5 things to know about Seychelles
Seychelles, an archipelago of 115 islands is THE paradise in the middle of the Indian Ocean! Known for its beautiful white sand beaches, these islands are full of cultural and culinary secrets of the most amazing!
First of all, the archipelago is located at the equator, it is closer to Madagascar than to the African or Indian continent. The set of 115 islands are divided into two main groups:
-The Inner Islands
-The Outer Islands
The Inner Islands include the islands near Mahé. The Outer Islands, more remote, include the Amirantes, the Farquhar group and the Aldabra group. In the Inner Islands, include the trio of Mahé, Praslin and La Digue.
These islands were used by pirates before the arrival of the French in 1756.
In November 1743, the governor of Mauritius Bertrand-François Mahé de La Bourdonnais sent French generals to take possession of the archipelago on behalf of France. They named the main island of the archipelago "Mahé" in honor of the governor of Isle de France. In 1756, the French occupied the main islands of the archipelago, which they named "Séchelles" in honor of Jean Moreau de Séchelles, who was then the Controller General of Finances for Louis XV.

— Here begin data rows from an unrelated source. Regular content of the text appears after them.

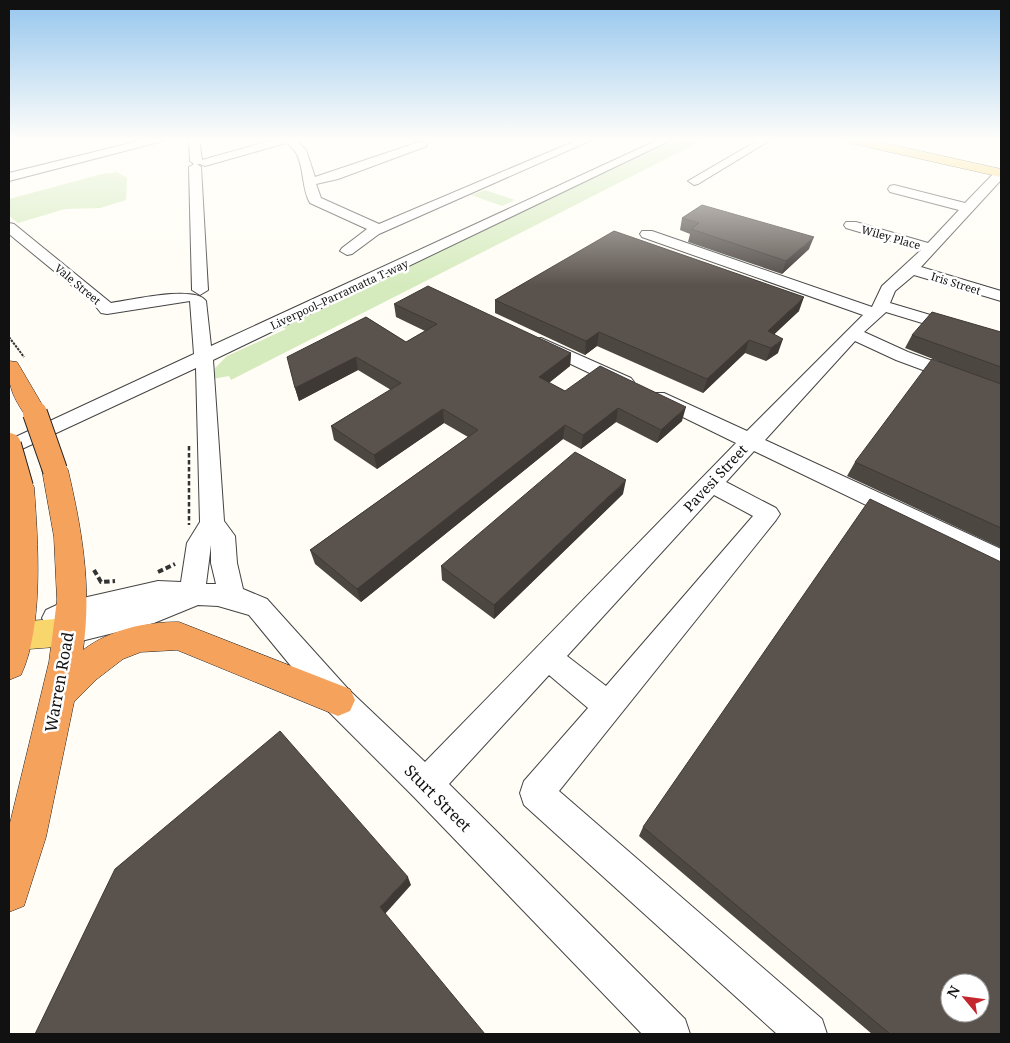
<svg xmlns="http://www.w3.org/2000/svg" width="1010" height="1043" font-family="'Noto Serif',serif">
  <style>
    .green { fill: #d5ebbd }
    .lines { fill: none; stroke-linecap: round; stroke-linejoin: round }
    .minor-casing { stroke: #444; stroke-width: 2 }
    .major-casing { stroke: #222; stroke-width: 1 }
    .highway-casing { stroke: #222; stroke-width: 1 }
    .path-far2 { stroke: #333; stroke-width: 2; stroke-dasharray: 2.5 1; stroke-linecap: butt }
    .path-far1 { stroke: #333; stroke-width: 2.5; stroke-dasharray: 4.5 2.5; stroke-linecap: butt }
    .path { stroke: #333; stroke-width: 4; stroke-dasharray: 5.5 3; stroke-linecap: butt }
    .minor { fill: #fff; fill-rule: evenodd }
    .major { fill: #f9d66b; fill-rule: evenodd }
    .highway { fill: #f5a25d; fill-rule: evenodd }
    .highway-bridge-casing { stroke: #222; stroke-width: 26; stroke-linecap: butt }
    .highway-bridge { stroke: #f5a25d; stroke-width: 24 }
    .wall { fill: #4d4742 }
    .shaded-wall { fill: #3f3936 }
    .building { fill: #5a524d; stroke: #3f3936; fill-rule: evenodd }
    .labels { text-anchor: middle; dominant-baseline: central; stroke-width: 5; stroke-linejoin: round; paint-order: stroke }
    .far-street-label { font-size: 11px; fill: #111; stroke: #fff }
    .street-label { font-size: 14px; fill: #111; stroke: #fff }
    .near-street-label { font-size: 16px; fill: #111; stroke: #fff }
  </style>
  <rect width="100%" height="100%" fill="#fffdf5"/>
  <path class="green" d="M 683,139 L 705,139 L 231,380 L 229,376 L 213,379 L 215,368 L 227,356 L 286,329 L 281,326 L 667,143 L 671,144 Z
    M 117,172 L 127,178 L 126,200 L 100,208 L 65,209 L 18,223 L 9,216 L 9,199 L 102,174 Z
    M 485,190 L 515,200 L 502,206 L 471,195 Z"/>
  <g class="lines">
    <g class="minor-casing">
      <path id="minor" d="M 147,139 L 164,139 L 163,141 L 9,181 L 9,173 Z
        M 189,139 L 199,139 L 202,160 L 276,139 L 295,139 L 306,150 L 315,177 L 419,142 L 427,142 L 427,146 L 338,179 L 316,184 L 321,198 L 379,224 L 580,139 L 594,139 L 379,234 L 352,254 L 347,255 L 340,251 L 342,248 L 367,229 L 310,203 C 299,184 307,155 286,143 L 205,166 L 200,164 L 197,164 L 201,167 L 208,290 L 200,295 L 192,290 L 189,167 L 194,164 L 190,161 Z
        M 660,139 L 673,139 L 213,360 L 224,521 L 235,536 L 237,563 L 243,589 L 267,599 L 349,690 L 425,762 L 736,443 L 650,401 L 647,397 L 650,393 L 664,393 L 747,431 L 863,315 L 642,237 L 640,234 L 642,231 L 652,231 L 872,307 L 882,286 L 921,250 L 846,228 L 844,225 L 846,222 L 856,222 L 928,243 L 959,210 L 890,192 L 888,189 L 890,186 L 894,185 L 965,203 L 997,170 L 1001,169 L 1001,180 L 921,267 L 1001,291 L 1001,301 L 914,275 L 895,291 L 890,303 L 1001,336 L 1001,347 L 886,312 L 864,332 L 908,352 L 1001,386 L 1001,399 L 896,360 L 855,341 L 765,440 L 1001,549 L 1001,570 L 754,451 L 726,482 L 776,508 L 780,514 L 776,520 L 559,791 L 822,1019 L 827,1034 L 777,1034 L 524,805 L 520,793 L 524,781 L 588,708 L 549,675 L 449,784 L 685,1019 L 690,1034 L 642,1034 L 414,797 L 327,710 L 249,615 L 218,606 L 198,605 L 154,623 L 69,644 L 59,640 L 55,632 L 57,629 L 46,626 L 42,618 L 46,610 L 61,603 L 158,581 L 181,582 L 187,543 L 200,522 L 196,368 L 9,455 L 9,440 L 194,354 L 190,301 L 107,314 L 101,313 L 93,303 L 9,234 L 9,223 L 14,224 L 111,303 C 131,300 195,285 206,301 L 211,346 ZM 714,495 L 753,516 L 606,686 L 567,656 ZM 211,545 L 211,563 L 216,584 L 206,584 Z
        M 760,139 L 772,139 L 698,184 L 694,185 L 688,181 Z
        M 541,338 L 631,378 L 634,382 L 631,386 L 617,386 L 535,347 L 532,343 L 535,339 Z"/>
    </g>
    <g class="major-casing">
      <path id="major" d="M 9,139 L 18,139 L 9,144 Z
        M 844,139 L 866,139 L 1001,169 L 1001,177 L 850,143 Z
        M 69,618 L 80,622 L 85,632 L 80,642 L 69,646 L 16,650 L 9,647 L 9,625 L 16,622 Z"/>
    </g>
    <g class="highway-casing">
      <path id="highway" d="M 9,361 L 17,362 L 20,367 L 47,413 L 43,418 L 35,420 L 27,418 C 13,397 7,386 9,361 Z
        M 55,461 L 64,464 L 68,470 C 82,530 92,588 83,650 C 111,629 145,622 179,622 L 350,689 L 355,700 L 350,711 L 338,716 L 177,650 L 141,652 L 123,659 L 97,679 L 74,702 L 46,837 L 24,906 L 9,912 L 9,827 L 49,662 L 57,600 L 54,537 L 42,470 L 46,464 Z
        M 21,478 L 30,480 L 34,487 C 38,541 44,626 21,675 L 9,680 L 9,486 L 12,480 Z"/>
    </g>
    <path class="path-far2" d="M 9,337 L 24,357"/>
    <path class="path-far1" d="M 189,446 L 189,525"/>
    <path class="path" d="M 94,570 L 101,582 L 115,581
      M 158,572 L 175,564"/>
    <use href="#minor" class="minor"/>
    <use href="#major" class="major"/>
    <use href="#highway" class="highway"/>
    <g class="highway-bridge-casing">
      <path id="highway-bridge" d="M 35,413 L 55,470
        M 9,445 L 21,487"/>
    </g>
    <use href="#highway-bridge" class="highway-bridge"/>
  </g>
  <path class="wall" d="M 682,218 L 809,249 L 782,274 L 688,242 L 690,234 L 680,230 Z
    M 495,300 L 799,311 L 774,334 L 778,353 L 766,361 L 745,353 L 703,393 L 597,346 L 585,355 L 495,313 Z
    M 394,304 L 571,353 L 570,366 L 549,383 L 565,391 L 682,421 L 657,443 L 616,422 L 581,449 L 563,439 L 361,602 L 315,564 L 310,550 L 468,437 L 444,423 L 377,469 L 334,440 L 331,426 L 391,390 L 358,370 L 299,401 L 295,388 L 366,317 L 406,342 L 425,331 L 396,317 Z
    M 1001,332 L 1001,548 L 847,476 L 855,462 L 938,361 L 905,348 L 912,335 Z
    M 623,494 L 494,619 L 442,580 L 441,566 Z
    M 643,827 L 1001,1034 L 872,1034 L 639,836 Z"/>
  <path class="shaded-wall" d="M 814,237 L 809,249 L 782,274 L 786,261 Z
    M 804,297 L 799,311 L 763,345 L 768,331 Z
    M 599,332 L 597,346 L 585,355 L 586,341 Z
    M 783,339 L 778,353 L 766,361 L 771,348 Z
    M 749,340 L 745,353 L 703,393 L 707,379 Z
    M 571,353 L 570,366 L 538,391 L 539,377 Z
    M 356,357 L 358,370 L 299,401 L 295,388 Z
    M 686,407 L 682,421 L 657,443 L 661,430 Z
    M 618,408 L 616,422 L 581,449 L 583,435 Z
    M 443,409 L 444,423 L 377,469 L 374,455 Z
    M 565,425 L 563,439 L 361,602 L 357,589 Z
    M 626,480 L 623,494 L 494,619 L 494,605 Z
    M 408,877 L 411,885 L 385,914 L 380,907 Z"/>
  <path class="building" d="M 702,205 L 814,237 L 786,261 L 691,229 L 699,223 L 682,218 Z
    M 614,231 L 804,297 L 768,331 L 783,339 L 771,348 L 749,340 L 707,379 L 599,332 L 586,341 L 495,300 Z
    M 428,286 L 571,353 L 539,377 L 565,391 L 600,366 L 686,407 L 661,430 L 618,408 L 583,435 L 565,425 L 357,589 L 310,550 L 478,430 L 443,409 L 374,455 L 331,426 L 401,383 L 356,357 L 295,388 L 287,357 L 366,317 L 406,342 L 437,324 L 394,304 Z
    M 932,312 L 1001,332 L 1001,367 L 912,335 Z
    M 932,359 L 1001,384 L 1001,528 L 855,462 Z
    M 575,452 L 626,480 L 494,605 L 441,566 Z
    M 870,499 L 1001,562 L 1001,1034 L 890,1034 L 643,827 ZM 950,983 L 980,983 L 980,1013 L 950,1013 Z
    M 280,731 L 408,877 L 380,907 L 485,1034 L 35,1034 L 115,869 Z"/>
  <linearGradient id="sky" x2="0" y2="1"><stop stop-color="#95c6ee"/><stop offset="0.49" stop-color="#fffefa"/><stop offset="1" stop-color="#fffefa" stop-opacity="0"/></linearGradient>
  <rect width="1010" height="285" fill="url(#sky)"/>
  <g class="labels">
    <g class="far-street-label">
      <text transform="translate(891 237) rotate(16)">Wiley Place</text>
      <text transform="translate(956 283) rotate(17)">Iris Street</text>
      <text transform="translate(78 284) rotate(40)">Vale Street</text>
      <text transform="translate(339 294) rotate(-25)">Liverpool–Parramatta T-way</text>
    </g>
    <g class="street-label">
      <text transform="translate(715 478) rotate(-47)">Pavesi Street</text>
    </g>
    <g class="near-street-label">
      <text transform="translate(59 682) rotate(-80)">Warren Road</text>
      <text transform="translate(438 798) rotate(45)">Sturt Street</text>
    </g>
  </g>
  <rect width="1010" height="1043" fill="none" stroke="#111111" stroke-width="20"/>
  <g transform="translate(965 998) rotate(299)"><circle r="24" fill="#ffffff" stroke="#a0a0a0"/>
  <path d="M0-4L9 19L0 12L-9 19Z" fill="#c4262e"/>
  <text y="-8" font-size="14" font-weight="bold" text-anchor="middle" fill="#111111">N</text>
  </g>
</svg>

Seychelles is an independent state since 1976. The archipelago is a member of both the Commonwealth and the Francophonie!
The archipelago was a French colony then an English one until 1976!

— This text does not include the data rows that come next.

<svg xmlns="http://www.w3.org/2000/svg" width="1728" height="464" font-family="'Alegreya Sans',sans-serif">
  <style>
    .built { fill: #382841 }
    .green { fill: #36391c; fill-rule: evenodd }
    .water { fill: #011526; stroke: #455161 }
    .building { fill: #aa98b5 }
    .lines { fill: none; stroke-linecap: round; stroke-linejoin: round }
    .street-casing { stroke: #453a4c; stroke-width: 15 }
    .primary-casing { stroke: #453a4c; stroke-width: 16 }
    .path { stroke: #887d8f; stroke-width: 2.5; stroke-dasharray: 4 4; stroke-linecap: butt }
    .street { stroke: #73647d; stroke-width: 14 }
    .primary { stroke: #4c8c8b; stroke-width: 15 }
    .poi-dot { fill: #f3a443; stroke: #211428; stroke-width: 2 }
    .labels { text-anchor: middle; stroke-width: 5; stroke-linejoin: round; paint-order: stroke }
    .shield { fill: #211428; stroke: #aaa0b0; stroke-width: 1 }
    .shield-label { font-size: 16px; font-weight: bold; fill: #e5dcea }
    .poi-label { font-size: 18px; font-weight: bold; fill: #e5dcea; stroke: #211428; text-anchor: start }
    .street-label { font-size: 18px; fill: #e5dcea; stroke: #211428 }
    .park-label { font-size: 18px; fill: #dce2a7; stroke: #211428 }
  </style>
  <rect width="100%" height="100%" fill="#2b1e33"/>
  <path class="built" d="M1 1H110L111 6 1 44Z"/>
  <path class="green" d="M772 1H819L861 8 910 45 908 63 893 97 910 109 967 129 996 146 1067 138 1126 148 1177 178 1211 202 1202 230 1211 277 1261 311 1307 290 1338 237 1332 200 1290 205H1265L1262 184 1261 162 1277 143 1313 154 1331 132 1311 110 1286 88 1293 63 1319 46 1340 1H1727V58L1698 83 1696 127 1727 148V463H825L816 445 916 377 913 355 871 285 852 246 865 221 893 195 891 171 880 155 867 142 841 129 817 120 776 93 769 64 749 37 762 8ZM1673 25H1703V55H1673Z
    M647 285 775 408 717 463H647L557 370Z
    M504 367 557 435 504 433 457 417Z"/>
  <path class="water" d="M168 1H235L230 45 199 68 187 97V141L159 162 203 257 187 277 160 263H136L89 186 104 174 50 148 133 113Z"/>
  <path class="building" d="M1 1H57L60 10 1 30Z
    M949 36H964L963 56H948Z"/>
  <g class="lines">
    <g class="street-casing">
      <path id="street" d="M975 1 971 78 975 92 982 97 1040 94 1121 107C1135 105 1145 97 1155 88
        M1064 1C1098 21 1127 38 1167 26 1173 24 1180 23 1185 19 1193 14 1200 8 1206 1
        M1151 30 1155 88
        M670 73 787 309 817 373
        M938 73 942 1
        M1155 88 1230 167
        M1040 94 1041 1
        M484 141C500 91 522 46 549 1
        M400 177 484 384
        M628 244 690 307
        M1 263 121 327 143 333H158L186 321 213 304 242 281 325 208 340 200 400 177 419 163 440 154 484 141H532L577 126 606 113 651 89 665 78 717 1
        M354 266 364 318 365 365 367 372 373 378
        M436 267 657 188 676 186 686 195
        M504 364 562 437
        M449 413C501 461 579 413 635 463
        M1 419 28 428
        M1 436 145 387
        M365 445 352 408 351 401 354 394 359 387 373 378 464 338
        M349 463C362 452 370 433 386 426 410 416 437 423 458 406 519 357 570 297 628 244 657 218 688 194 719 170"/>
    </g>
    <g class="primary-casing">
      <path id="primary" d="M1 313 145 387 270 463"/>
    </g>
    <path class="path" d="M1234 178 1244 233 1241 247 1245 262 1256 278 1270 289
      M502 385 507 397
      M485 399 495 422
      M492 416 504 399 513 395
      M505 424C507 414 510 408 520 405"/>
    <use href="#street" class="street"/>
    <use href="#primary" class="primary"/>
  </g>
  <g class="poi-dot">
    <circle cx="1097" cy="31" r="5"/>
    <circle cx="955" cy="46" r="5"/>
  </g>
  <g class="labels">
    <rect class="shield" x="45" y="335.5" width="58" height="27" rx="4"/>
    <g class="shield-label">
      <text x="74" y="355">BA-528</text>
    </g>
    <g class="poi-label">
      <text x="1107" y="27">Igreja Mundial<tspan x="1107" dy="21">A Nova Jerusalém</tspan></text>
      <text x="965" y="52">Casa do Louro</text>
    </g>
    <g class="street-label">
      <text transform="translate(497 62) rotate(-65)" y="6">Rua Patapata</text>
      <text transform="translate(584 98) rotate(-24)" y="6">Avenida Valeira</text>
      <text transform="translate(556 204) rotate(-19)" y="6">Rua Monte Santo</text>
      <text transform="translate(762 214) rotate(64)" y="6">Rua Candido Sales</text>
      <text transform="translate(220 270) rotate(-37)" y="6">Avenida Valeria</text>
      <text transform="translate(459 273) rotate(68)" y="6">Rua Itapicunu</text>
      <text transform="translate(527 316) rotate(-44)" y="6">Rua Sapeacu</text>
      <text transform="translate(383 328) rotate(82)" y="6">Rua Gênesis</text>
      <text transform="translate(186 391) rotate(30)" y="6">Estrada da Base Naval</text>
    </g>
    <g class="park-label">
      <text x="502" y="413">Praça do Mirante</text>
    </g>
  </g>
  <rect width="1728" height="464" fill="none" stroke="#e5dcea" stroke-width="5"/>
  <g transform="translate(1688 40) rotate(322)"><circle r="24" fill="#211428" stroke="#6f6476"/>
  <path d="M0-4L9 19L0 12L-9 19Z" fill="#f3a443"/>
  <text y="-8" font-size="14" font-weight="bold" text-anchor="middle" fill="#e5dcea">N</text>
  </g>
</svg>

Here are 5 things to know about Seychelles!
1. Seychelles were once home to crocodiles
When settlers first arrived, one of the biggest problems they faced was an abundance of saltwater crocodiles. It’s thought they became extinct by around 1819, although there are still are reported sightings of them from time to time.
2. There are two UNESCO World Heritage Sites
There are only 206 ‘natural’ UNESCO World Heritage Sites and Seychelles is home to two of them. The Vallée de Mai Nature Reserve and Aldabra Atoll (the world’s second largest coral atoll), both listed for their outstanding natural beauty. They are home to several endemic and endangered species, such as the giant tortoises. Both shouldn’t be missed on a trip to Seychelles.
3. The local delicacy is fruitbat curry!
Yes, really! While it is not as widely eaten as it once was, thanks to the wider availability of other meat, fruitbat is still eaten today as a traditional dish. If you want to discover where to find it and how to eat it
4. Seychelles is home to the Coco de Mer, the biggest nut in the world
The Coco de Mer is the largest nut in the world, thought to weigh up to 20kg and is from the Coco de Mer palms. The palm trees themselves can grow up to 30m high.
5. Meet Esmaeralda, the biggest tortoise in the world of 170 years old
Esmeralda, who is actually male, is the world’s largest tortoise at almost 300kg. He is an Aldabra Giant Tortoise, indigenous to Seychelles. At 170 years old, he is also thought to be the second oldest tortoise in the world. If you want to meet him, he lives on Bird Island, a private island with an eco-friendly resort, Bird Island Lodge.